Clinical Review & Education

Bias in observational studies can result from unequal distributions of prognostic factors between patients exposed or not exposed to an intervention. The purpose of this Users’ Guide to the Medical Literature is to introduce readers to fundamental concepts underlying adjustment as a way of dealing with prognostic imbalance and to the basic principles and relative trustworthiness of various adjustment strategies. In an Editorial, Goodman and colleagues explain why observational studies based on large volumes of data (“big data”) may be just as susceptible to misinterpretation as smaller observational studies owing to poor data quality, poor fit with the causal question, or design bias.



An article in JAMA Dermatology reported that inflammatory dermatoses of the lower extremity are often misdiagnosed as cellulitis and treated with antibiotics. In this From The JAMA Network article, Moran and Talan discuss the challenges in diagnosing lower extremity cellulitis and in determining which patients could be treated without hospitalization.

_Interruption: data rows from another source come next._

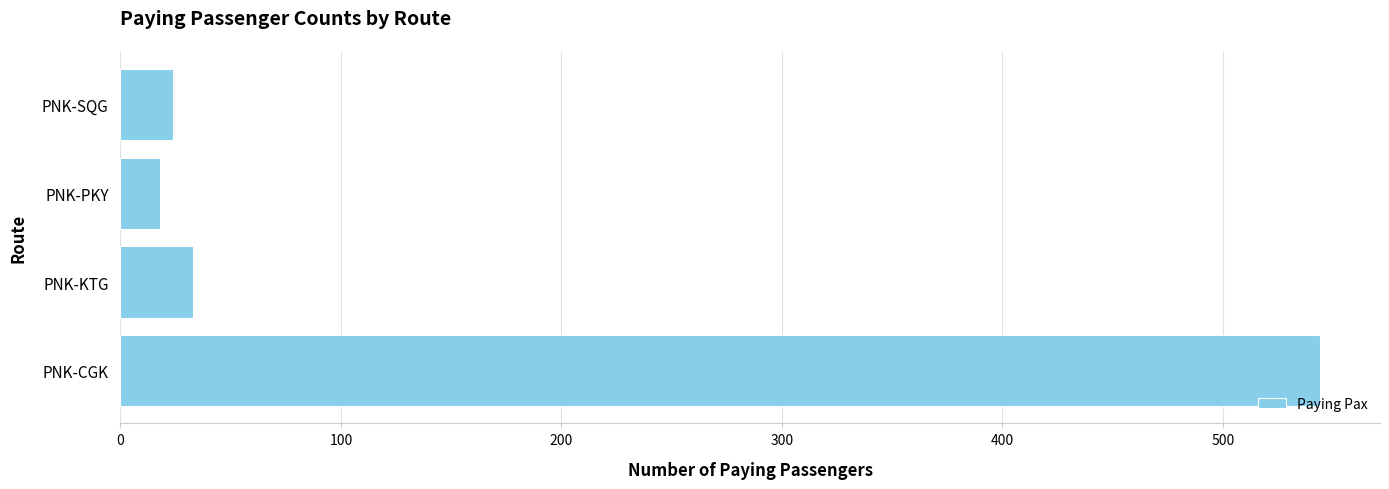

Is it true that the value at PNK-KTG is 51?

False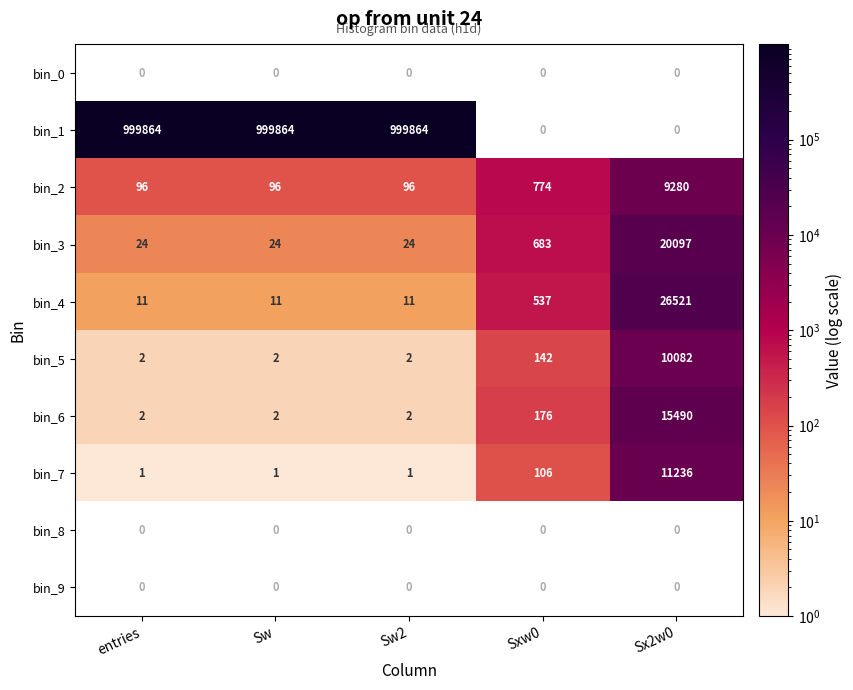

The bin_2 series shows 12066 at Sx2w0. True or false?

False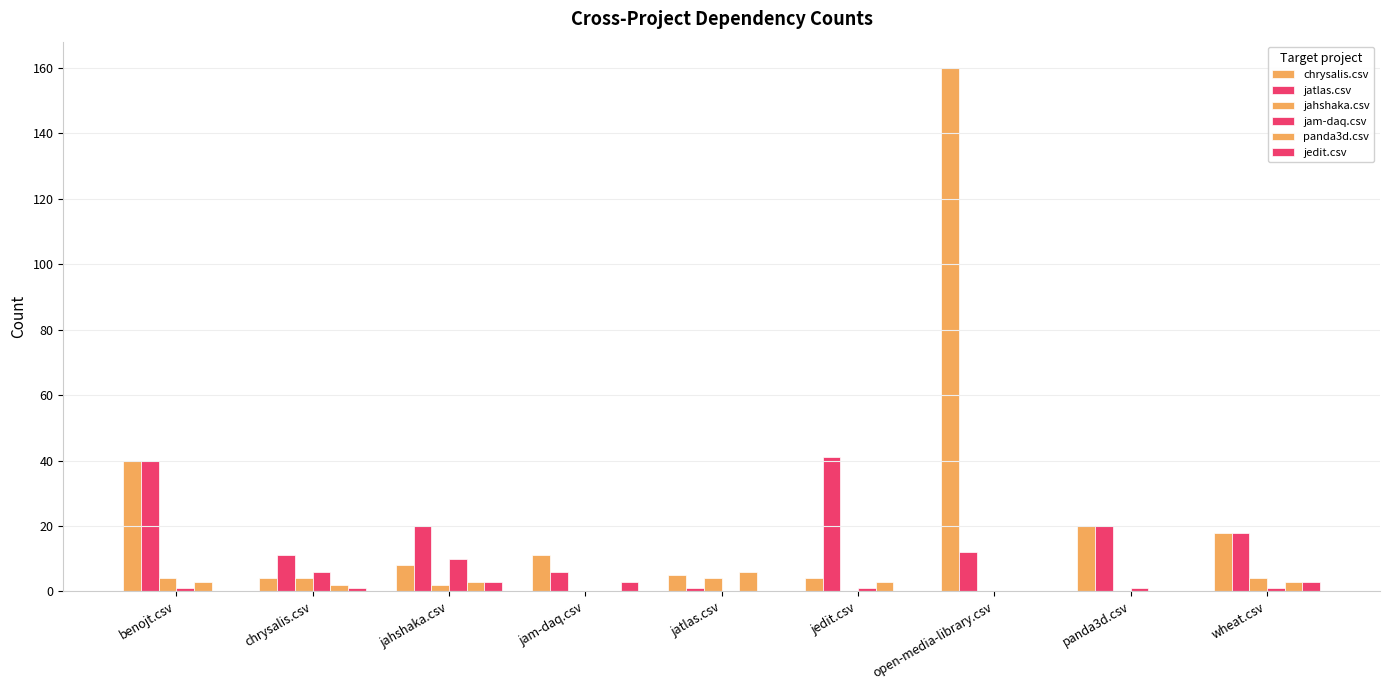

Reading left to right, extract all data points from this chart.

chrysalis.csv: 40	4	8	11	5	4	160	20	18
jatlas.csv: 40	11	20	6	1	41	12	20	18
jahshaka.csv: 4	4	2	0	4	0	0	0	4
jam-daq.csv: 1	6	10	0	0	1	0	1	1
panda3d.csv: 3	2	3	0	6	3	0	0	3
jedit.csv: 0	1	3	3	0	0	0	0	3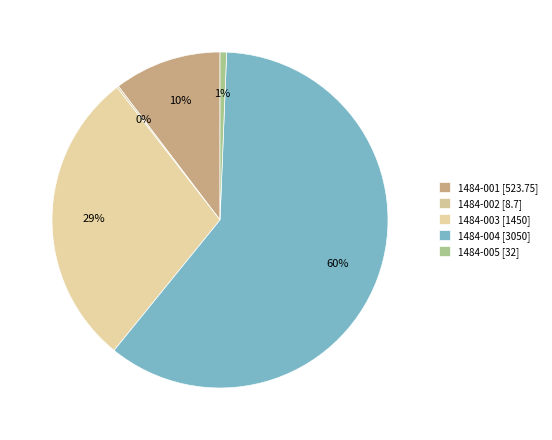

Count the number of slices in the pie.

5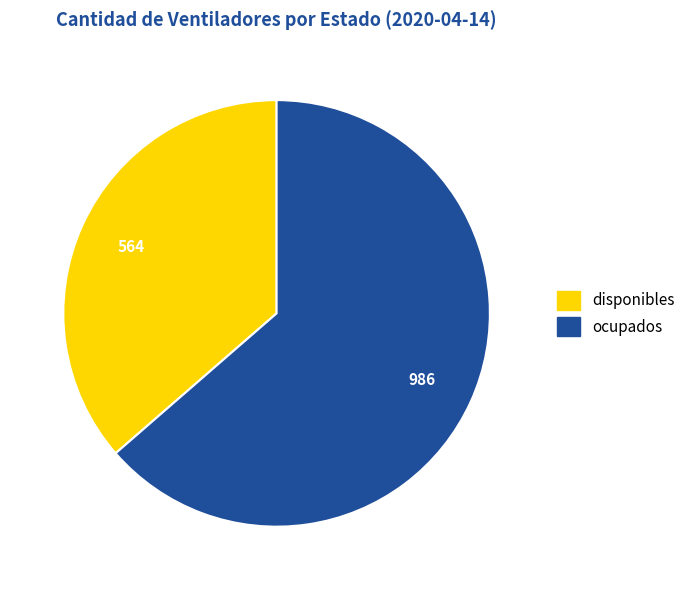

Is it true that ocupados is 64% of the pie?

True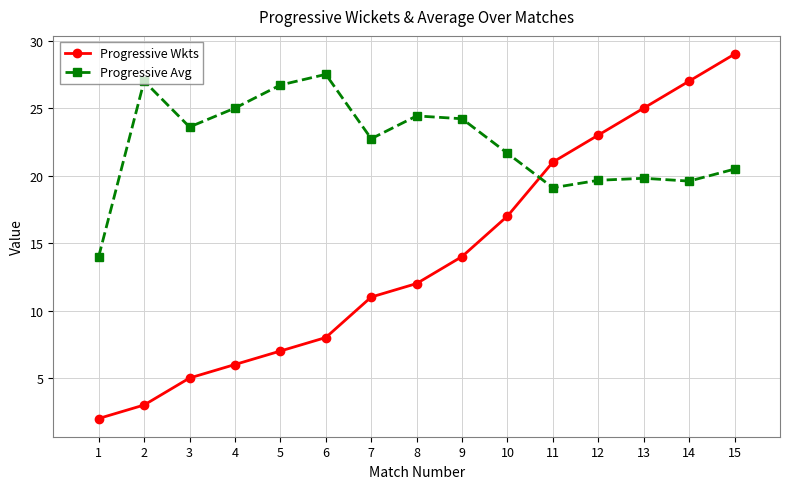

What is the maximum value for Progressive Avg?

27.5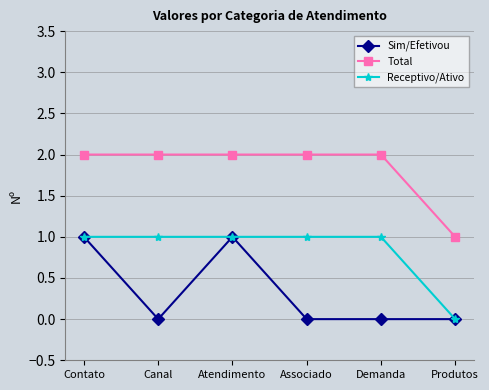

What is the difference between the maximum and minimum values in the Receptivo/Ativo series?

1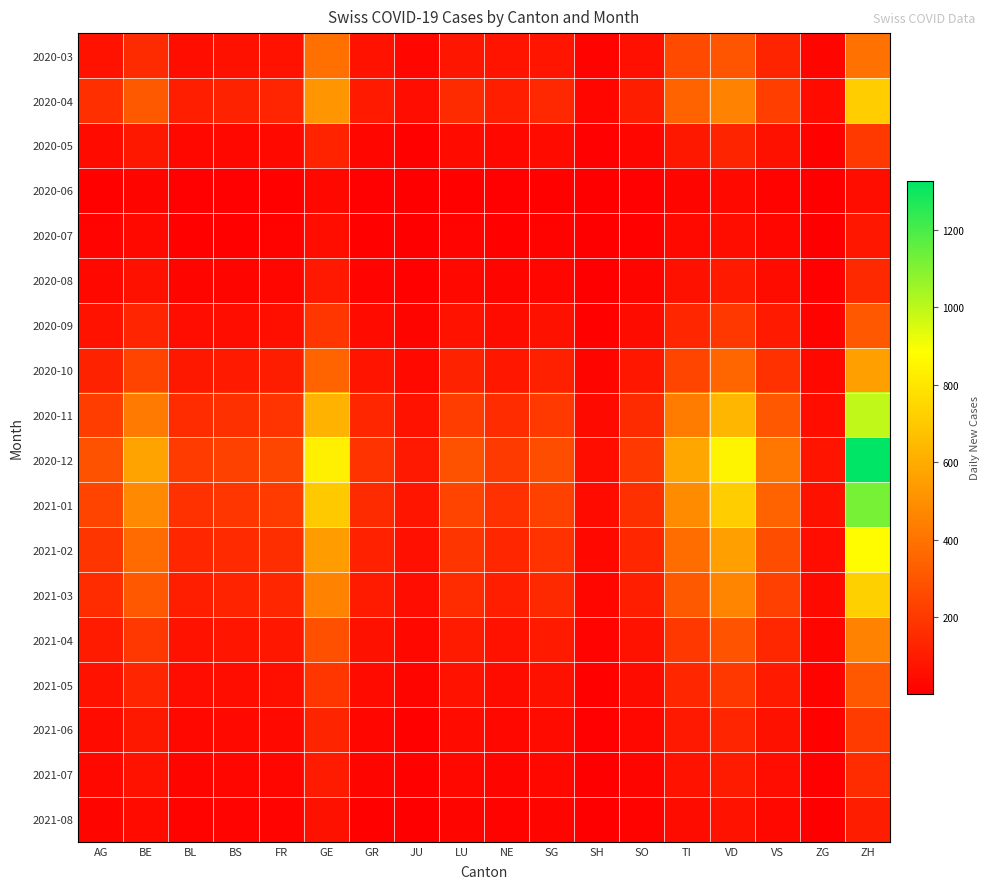

Rank the series by their maximum value, from highest to lowest.

2020-12, 2021-01, 2020-11, 2021-02, 2021-03, 2020-04, 2020-10, 2021-04, 2020-03, 2020-09, 2021-05, 2021-06, 2020-05, 2021-07, 2020-08, 2021-08, 2020-07, 2020-06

The diagnostic criteria for chronic insomnia include difficulty falling asleep or staying asleep 3 or more nights per week, for at least 3 months, with accompanying distress or daytime dysfunction. Treatment options for chronic insomnia include behavioral therapy, cognitive behavioral treatment for insomnia, and pharmacotherapy. In this JAMA Clinical Guidelines Synopsis, Medalie and Cifu discuss a guideline developed by the American College of Physicians recommending cognitive behavioral treatment for insomnia as initial therapy for all adult patients with chronic insomnia disorder.